How Ace Manages 10 Projects in Parallel with Autonomous AI Agents
A deep dive into the multi-sprout architecture that lets Ace run 10+ Claude Code sessions simultaneously, each working on a different project with full context isolation.
The Parallel Desktop Model
The first thing you notice when Ace is running at full capacity is the desktops. macOS has a feature called Spaces — virtual desktops you can switch between with a three-finger swipe. Most people use two or three. Ace uses up to twelve.
Each Space belongs to a single sprout. Desktop 2 is the landing page project. Desktop 3 is the API integration. Desktop 4 is the Chrome extension. Each iTerm2 window fills its entire screen, and each window contains exactly one Claude Code session working on exactly one project. The isolation is total. Nothing bleeds between them.
This isn't just aesthetically clean — it's architecturally essential. When you run multiple AI coding agents on the same project or in the same terminal, you get conflicts, confused state, and agents that can't tell what the current version of a file is. By giving each sprout its own desktop, its own terminal, and its own git checkout, you eliminate an entire class of problems before they can start.
The TASK.md Briefing System
Every sprout begins with a TASK.md file. This is not a vague description. It's a full specification: what to build, what libraries to use, how to structure the code, what quality gates to pass before marking anything complete. A typical TASK.md for a landing page project is 400-600 words long and covers everything from the color palette to the Firebase deploy command.
Why does this matter? Because AI agents drift. Give a model a two-sentence description and check back in four hours — you'll find something that technically works but bears little resemblance to what you wanted. Give it a 500-word spec with clear acceptance criteria, design standards, and a checklist of required deliverables, and it stays on track.

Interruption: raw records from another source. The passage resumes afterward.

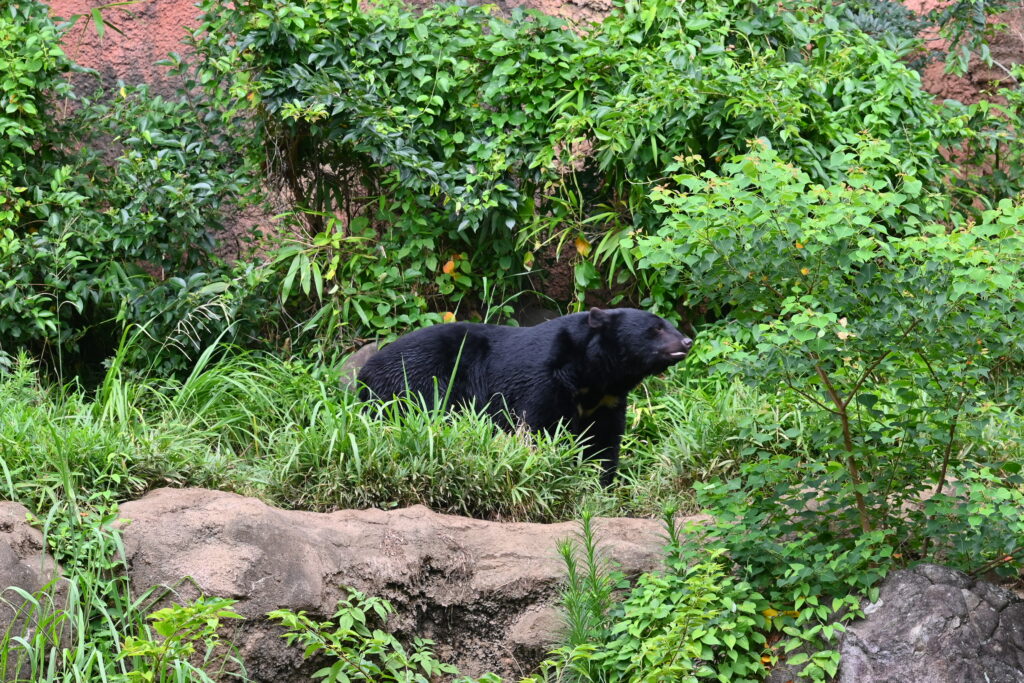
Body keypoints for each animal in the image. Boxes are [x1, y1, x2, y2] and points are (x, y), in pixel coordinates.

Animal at [357, 307, 693, 485]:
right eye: (656, 328)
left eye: (669, 325)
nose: (688, 341)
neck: (592, 375)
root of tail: (363, 375)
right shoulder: (544, 381)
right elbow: (540, 427)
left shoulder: (606, 400)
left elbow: (602, 441)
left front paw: (599, 483)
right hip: (415, 383)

The TASK.md is the contract between you and the sprout. It's written once, at the start of the project, and it doesn't change without explicit human intervention. The sprout reads it at the start of every session and uses it as the source of truth for every decision it makes.
Heartbeat Monitoring and the AppleScript Check
One of the hardest problems in autonomous agent management is distinguishing between a sprout that's working and a sprout that's crashed. Both look the same from the outside: the terminal is open, nothing is happening.

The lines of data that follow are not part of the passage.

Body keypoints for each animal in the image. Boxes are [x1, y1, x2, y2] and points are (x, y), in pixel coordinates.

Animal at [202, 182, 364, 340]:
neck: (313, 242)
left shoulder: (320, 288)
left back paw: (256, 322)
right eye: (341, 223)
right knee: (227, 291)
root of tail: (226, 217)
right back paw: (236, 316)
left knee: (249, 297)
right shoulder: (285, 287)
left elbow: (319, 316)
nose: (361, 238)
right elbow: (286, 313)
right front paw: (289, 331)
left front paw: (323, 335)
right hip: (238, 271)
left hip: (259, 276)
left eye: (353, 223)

Ace solves this with a two-layer check. Every sprout updates a last_heartbeat timestamp in the SQLite database every 60 seconds as it works. If the heartbeat goes stale by more than 5 minutes, Ace runs a secondary check using AppleScript to inspect the actual terminal process. Is the process running? Is there active output? Did it receive an interrupt signal?
Only after this secondary check confirms the session is truly dead does Ace attempt recovery. This two-layer approach eliminates false positives — Claude Code sometimes takes several minutes to think through a complex problem, during which it produces no output. A naive heartbeat-only check would crash-recover sessions that were working fine.
Git Worktrees: Two Sprouts, One Repo
Sometimes you need two agents working on the same codebase simultaneously. Maybe one is building the authentication flow while another is building the dashboard. They can't both work on the main branch without trampling each other's changes.
Git worktrees solve this. A worktree is a separate checkout of the same repository, on a different branch, in a different directory. Sprout A works on feature/auth in ~/worktrees/myapp-auth/. Sprout B works on feature/dashboard in ~/worktrees/myapp-dashboard/. Both commit independently. When they're done, a merge coordinator agent reviews both branches and integrates them into main.
In practice, worktrees add about 10 minutes of coordination overhead per project. But they unlock a capability that single-branch workflows can't provide: true parallel development on a single codebase without conflicts.
The 12-Sprout Limit and Why It Exists
Ace currently caps at 12 parallel sessions. This isn't a software constraint — it's a hardware one. Each Claude Code session consumes roughly 1.5-2GB of RAM and a significant share of CPU during active builds. On a MacBook Pro with 32GB RAM, 12 sessions approach the limit of what the machine can handle without swapping to disk, which causes cascading slowdowns.
There's also a cognitive limit. The Telegram bridge surfaces human requests from all active sessions. At 12 sessions, you might receive 3-4 requests per hour requiring brief responses. At 20 sessions, the volume becomes overwhelming and the benefit of automation starts to erode.
What Breaks at Scale
Running 5+ concurrent sessions reveals failure modes you don't encounter with one or two. Firebase has API rate limits that become relevant when six projects are deploying simultaneously. npm registry requests can queue. SQLite's WAL mode handles concurrent writes well up to a point, but write-heavy operations from multiple sessions can cause brief contention.
The biggest lesson: isolation is not enough. You also need sequencing. Ace now staggers deploys — no more than two projects deploy to Firebase in any five-minute window. Build operations are staggered by 30 seconds to prevent CPU spikes from crashing multiple sessions simultaneously.
Managing ten projects in parallel is not just about having ten agents. It's about having a system that keeps them from tripping over each other at the infrastructure level.